Introduction to Computer Vision and Digital Image Processing

Computer Vision is the field of artificial intelligence that enables computers to derive meaningful information from digital images and videos, effectively attempting to bridge the semantic gap between raw pixel data and human-level understanding. Digital Image Processing serves as the foundational layer for Computer Vision, focusing on the manipulation and enhancement of image signals through pixel-to-pixel transformations to prepare data for higher-level interpretative tasks.

Key Principles

  • Data Representation: At the machine level, an image is a numerical tensor rather than a holistic picture. Grayscale images are 2D matrices of intensity values, whereas color images are 3D tensors representing Red, Green, and Blue (RGB) channels with dimensions $H \times W \times 3$.
  • Transformation vs. Interpretation: Digital Image Processing is primarily concerned with image-to-image operations such as noise reduction, sharpening, or histogram equalization. Computer Vision focuses on image-to-knowledge operations such as object classification, localization, and segmentation.
  • The Inverse Graphics Paradigm: Computer Vision can be viewed as the inverse of Computer Graphics. While graphics seeks to generate a visual world from mathematical models, vision seeks to recover 3D structures and semantic labels from 2D projections.
The Core Challenge
The primary challenge in this field is the Semantic Gap, which is the disconnect between the low-level pixel values processed by machines and the high-level concepts perceived by humans.
Python Implementation
Question 1
Which process is categorized as an image-to-knowledge operation?
Digital Image Processing
Computer Vision
Computer Graphics
Histogram Equalization
Question 2
At the machine level, what is the data structure of a standard color image?
2D Matrix
1D Array
3D Tensor / RGB Channels
Linked List
Case Study: Medical Diagnostic System
Read the scenario below and answer the questions.
A hospital is developing a new automated medical diagnostic system designed to analyze X-ray scans for potential bone fractures. The system processes raw sensor data from the X-ray machine and outputs a diagnostic report for the radiologist.
Q
1. If the system applies contrast enhancement to make bone structures clearer, is this Digital Image Processing (DIP) or Computer Vision (CV)?
Answer:
Digital Image Processing. Contrast enhancement is an image-to-image transformation that improves the visual quality of the signal without extracting semantic meaning.
Q
2. If the system automatically flags a specific area as a potential fracture, what task is it performing?
Answer:
Computer Vision / Object Detection. The system is interpreting the image content to extract high-level knowledge (locating a fracture).
Q
3. Why is noise reduction necessary before running a detection algorithm?
Answer:
To improve signal quality and reduce false positives in the semantic interpretation phase. Noise can be misinterpreted by CV algorithms as actual features or edges.

(Stored data entries)

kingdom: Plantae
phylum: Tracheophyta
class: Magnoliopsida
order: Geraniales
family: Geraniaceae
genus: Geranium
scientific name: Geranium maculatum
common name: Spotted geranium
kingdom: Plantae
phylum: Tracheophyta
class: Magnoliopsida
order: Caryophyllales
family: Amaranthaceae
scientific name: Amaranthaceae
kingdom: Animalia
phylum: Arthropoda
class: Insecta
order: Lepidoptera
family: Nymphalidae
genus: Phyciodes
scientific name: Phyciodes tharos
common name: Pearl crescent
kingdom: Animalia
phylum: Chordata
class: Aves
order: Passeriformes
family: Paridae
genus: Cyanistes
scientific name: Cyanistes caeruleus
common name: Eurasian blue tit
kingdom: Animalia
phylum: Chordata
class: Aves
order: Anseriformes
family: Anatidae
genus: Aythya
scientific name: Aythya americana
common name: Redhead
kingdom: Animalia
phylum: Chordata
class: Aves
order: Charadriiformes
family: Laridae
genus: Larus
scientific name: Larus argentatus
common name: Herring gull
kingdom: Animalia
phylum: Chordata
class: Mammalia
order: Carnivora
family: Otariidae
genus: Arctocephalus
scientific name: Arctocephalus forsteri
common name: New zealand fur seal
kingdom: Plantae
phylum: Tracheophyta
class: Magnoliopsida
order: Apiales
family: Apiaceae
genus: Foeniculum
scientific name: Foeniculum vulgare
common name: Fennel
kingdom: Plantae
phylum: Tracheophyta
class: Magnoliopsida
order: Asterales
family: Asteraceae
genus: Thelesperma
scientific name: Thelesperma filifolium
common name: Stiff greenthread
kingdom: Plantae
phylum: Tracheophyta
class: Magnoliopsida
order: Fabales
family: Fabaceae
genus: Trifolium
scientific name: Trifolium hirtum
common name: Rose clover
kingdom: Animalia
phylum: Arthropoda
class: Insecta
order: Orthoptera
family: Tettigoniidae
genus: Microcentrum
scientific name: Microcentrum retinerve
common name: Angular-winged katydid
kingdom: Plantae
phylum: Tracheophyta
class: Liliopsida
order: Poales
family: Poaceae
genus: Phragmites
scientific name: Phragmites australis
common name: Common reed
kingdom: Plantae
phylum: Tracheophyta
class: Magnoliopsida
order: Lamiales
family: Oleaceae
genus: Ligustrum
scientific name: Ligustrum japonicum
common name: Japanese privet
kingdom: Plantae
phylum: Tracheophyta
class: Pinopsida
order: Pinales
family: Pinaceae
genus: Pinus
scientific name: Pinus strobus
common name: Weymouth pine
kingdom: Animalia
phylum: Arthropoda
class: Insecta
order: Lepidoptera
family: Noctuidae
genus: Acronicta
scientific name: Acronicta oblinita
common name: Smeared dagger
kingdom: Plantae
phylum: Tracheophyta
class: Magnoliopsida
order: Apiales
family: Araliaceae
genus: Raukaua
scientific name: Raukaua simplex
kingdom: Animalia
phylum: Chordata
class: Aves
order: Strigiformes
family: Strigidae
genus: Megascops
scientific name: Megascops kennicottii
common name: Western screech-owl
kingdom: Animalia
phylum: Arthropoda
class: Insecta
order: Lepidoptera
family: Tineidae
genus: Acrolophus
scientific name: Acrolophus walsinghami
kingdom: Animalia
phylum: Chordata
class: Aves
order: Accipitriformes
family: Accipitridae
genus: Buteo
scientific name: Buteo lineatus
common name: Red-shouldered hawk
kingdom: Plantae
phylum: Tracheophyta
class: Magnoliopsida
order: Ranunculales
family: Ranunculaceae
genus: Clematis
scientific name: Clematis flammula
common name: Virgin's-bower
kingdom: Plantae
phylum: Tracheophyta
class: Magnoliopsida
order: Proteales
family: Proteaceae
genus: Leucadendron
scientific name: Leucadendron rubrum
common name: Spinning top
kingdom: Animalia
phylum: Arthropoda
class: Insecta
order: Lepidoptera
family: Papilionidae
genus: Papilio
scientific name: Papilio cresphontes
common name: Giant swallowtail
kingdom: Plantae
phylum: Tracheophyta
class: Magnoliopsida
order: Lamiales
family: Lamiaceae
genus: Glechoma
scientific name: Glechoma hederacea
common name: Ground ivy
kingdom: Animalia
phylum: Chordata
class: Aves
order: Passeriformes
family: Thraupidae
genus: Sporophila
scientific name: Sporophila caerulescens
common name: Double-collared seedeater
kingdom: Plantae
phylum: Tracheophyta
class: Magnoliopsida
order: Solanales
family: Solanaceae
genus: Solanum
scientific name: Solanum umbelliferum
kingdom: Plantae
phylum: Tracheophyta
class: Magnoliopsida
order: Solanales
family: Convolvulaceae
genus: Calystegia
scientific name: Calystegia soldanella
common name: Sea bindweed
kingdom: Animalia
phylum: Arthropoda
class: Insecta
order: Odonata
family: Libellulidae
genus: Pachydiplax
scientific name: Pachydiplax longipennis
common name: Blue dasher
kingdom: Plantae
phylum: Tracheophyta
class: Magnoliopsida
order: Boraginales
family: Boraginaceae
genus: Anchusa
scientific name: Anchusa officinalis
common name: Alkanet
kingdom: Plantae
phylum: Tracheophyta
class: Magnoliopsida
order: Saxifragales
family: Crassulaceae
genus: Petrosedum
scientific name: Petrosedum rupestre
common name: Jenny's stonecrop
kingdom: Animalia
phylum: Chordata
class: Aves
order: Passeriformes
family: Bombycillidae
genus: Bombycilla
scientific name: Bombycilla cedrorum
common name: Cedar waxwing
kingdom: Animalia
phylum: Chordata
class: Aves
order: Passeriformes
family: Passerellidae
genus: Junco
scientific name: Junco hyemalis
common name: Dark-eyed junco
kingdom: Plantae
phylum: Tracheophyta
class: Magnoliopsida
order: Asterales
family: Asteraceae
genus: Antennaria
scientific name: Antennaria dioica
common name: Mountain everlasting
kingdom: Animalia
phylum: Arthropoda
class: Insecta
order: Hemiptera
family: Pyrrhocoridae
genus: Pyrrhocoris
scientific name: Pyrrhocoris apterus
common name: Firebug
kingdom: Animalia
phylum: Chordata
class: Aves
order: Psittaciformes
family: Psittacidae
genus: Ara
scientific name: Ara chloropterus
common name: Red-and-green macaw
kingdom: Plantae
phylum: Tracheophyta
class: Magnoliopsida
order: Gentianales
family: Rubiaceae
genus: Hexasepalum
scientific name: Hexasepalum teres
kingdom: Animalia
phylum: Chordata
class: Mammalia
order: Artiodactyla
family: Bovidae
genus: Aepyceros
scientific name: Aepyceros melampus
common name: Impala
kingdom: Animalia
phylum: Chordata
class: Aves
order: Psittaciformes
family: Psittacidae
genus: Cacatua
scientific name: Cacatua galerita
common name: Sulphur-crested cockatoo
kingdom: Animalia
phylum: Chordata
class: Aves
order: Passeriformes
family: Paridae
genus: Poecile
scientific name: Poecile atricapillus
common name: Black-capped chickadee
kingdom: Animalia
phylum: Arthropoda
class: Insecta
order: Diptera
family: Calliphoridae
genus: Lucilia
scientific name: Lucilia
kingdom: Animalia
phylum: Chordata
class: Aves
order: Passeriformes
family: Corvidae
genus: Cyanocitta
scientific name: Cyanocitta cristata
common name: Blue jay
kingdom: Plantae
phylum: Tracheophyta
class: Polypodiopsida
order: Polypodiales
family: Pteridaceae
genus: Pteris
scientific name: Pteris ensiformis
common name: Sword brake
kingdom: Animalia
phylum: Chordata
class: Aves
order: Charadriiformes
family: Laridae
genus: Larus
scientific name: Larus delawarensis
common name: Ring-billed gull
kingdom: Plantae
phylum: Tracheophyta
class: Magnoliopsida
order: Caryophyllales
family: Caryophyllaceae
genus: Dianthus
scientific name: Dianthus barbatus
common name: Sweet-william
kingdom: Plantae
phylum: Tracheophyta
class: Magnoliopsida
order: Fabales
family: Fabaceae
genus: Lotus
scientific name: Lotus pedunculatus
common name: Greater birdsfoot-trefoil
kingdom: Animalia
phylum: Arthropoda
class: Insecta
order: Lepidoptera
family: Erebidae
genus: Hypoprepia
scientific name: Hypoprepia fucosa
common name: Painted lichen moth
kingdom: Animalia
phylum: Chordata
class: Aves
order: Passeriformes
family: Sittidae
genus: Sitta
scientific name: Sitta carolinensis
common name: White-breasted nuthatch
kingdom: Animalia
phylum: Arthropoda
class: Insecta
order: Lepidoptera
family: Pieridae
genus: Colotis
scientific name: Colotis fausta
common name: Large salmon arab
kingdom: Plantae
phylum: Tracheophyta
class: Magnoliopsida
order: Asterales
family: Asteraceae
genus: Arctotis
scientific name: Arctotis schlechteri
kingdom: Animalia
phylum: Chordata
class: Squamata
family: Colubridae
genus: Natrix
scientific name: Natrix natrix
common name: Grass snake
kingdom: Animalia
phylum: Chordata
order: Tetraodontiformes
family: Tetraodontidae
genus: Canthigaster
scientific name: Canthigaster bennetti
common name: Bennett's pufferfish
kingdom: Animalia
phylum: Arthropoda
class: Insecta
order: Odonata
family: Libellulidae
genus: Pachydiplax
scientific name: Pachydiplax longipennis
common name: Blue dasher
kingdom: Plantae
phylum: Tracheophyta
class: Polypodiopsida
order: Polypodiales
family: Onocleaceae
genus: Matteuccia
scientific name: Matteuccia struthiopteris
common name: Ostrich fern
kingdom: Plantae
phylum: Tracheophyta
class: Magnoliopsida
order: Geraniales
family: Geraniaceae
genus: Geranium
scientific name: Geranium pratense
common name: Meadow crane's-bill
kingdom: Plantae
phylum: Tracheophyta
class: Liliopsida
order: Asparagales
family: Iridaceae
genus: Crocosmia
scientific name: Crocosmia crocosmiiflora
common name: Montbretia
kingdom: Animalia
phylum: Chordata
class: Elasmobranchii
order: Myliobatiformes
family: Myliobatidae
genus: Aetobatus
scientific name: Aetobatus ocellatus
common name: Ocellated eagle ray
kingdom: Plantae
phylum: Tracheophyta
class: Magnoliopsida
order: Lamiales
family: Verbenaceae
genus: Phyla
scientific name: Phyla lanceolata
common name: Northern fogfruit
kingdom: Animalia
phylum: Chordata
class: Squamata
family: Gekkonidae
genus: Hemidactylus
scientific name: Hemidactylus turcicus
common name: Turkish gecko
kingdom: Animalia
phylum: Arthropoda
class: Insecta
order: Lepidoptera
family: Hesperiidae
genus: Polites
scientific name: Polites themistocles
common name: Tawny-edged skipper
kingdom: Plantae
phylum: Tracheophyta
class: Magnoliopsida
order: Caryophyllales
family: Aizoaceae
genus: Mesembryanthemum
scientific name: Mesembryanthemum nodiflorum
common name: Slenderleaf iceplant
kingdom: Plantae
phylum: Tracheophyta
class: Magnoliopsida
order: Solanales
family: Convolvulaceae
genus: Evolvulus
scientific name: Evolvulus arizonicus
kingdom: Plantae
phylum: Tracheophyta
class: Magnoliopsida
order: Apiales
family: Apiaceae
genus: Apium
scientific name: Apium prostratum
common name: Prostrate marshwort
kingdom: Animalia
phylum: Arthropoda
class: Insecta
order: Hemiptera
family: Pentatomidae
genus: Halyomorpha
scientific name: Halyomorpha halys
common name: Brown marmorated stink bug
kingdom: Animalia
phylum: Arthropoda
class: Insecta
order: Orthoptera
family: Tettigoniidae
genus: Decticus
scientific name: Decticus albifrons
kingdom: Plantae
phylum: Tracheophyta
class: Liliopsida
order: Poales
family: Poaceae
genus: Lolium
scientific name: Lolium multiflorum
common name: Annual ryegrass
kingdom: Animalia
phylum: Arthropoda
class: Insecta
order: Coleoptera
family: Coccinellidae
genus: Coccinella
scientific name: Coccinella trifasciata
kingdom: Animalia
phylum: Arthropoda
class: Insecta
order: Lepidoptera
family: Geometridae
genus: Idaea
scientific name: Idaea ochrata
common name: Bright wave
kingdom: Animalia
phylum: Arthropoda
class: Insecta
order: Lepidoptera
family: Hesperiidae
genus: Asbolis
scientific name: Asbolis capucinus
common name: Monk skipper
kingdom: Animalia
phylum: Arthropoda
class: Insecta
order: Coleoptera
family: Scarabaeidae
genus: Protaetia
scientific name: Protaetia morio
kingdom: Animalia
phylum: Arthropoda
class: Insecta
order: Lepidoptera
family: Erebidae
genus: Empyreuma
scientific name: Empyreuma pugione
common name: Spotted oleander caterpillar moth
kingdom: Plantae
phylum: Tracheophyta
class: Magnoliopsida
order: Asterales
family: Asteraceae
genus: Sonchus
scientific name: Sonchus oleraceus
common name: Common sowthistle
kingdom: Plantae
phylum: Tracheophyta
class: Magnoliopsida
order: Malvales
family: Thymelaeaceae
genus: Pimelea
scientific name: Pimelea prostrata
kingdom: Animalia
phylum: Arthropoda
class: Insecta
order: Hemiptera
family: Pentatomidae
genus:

▸ **Exercise tasks**:
A. Reproduce the passage of the computer vision text starting at "The Core Challenge" and ending at "an image-to-knowledge operation?".
B. In the computer vision text, condense the paragraph beginning "Computer Vision is the field of artificial intelligence" into a short bulleted list that keeps its main facts.

▸ **Expected responses**:
A.
The Core Challenge
The primary challenge in this field is the Semantic Gap, which is the disconnect between the low-level pixel values processed by machines and the high-level concepts perceived by humans.
Python Implementation
Question 1
Which process is categorized as an image-to-knowledge operation?

B.
- Computer Vision is a field of artificial intelligence that lets computers derive meaningful information from digital images and videos.
- It tries to bridge the semantic gap between raw pixel data and human-level understanding.
- Digital Image Processing is the foundational layer for Computer Vision.
- It manipulates and enhances image signals through pixel-to-pixel transformations, preparing data for higher-level interpretative tasks.